There is some headstock bias, and this isn’t the lightest instrument around, but at least it feels appropriately substantial. The dark ebony fingerboard comes fitted with abalone block position markers and a custom marker at the 12th fret, while the side of the neck sports white dot markers. The neck profile is full, but it’s not a struggle to get your fretting hand around it. Although the fingerboard is broad, the fine setup, comfortable action and standard 19mm string spacing make this a very enjoyable bass to play.
The hardware is high quality, as you would expect. Individual Yamaha monorail bridge saddles improve sustain and maintain tuning stability, while the gold machine heads come equipped with mother-of-pearl tuners - a classy touch.
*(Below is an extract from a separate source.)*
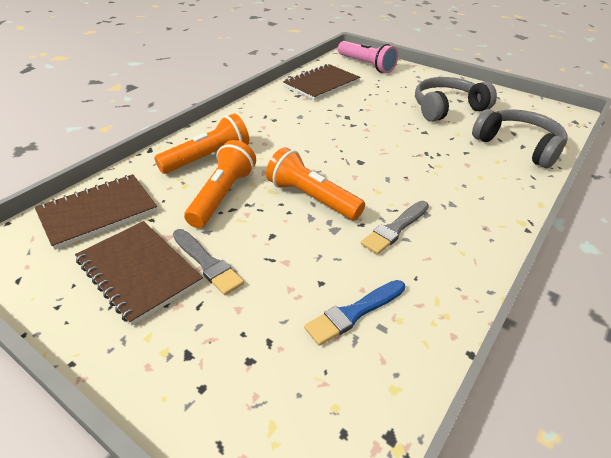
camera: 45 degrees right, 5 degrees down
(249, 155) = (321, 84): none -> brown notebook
Truss-rod access comes via a deep recess at the neck/body join, and a recessed jack socket can be found on the side of the body below the strap button.
Bearing the signature of a player with technique and taste, you would expect the BBNEII to offer a wide palette of sounds... and it does. Its weight and dimensions mean that every nuance and string vibration is conveyed through the body. Hold it against you as you play and you will feel it, we assure you. Sustain is excellent and the overall resonance is impressive.
With the EQ set flat, the bass has a naturally woody fundamental, no doubt aided by its alder, maple and mahogany timbers. Panning between the pickups reveals a good selection of usable tones. The ebony fingerboard certainly contributes to the hard tone that seems to run through anything you play, but the EQ is flexible enough to add some light and shade. The mid-cut switch and mid-frequency selector are certainly a useful addition, should you require a ‘song’ sound and a pushed, upfront bass tone for extra projection.
With both boost and cut on offer, the EQ is impressively voiced with a powerful bottom end, strong mids and a tight, crisp treble response. Fingerstyle players will enjoy the versatility of the EQ, while rock fans will dig the hefty tone that can be coaxed from this beast, dressed though it is in the crispest of suits. On the downside, the low B string is a little flappy; given the 34” scale, we were hoping for a slightly tighter response so that the lower register notes would stand out and have some defined character. But if it works for the mighty East...
This bass can be heard on a million albums and YouTube clips, so evidence of its performance capabilities is easily obtained. One thing’s for sure, it’s adept at covering many musical requirements. We doubt many bassists would feel disappointed with it.
This is a bass that offers a lot for its upmarket price. It oozes class and has tones for virtually any musical setting. In terms of playability, Yamaha have drawn on East’s years of playing experience to deliver a splendid instrument. A new six-string headless signature version has just been unveiled at NAMM, so we look forward to seeing that model. For now, the BBNEII remains a serious force of its own.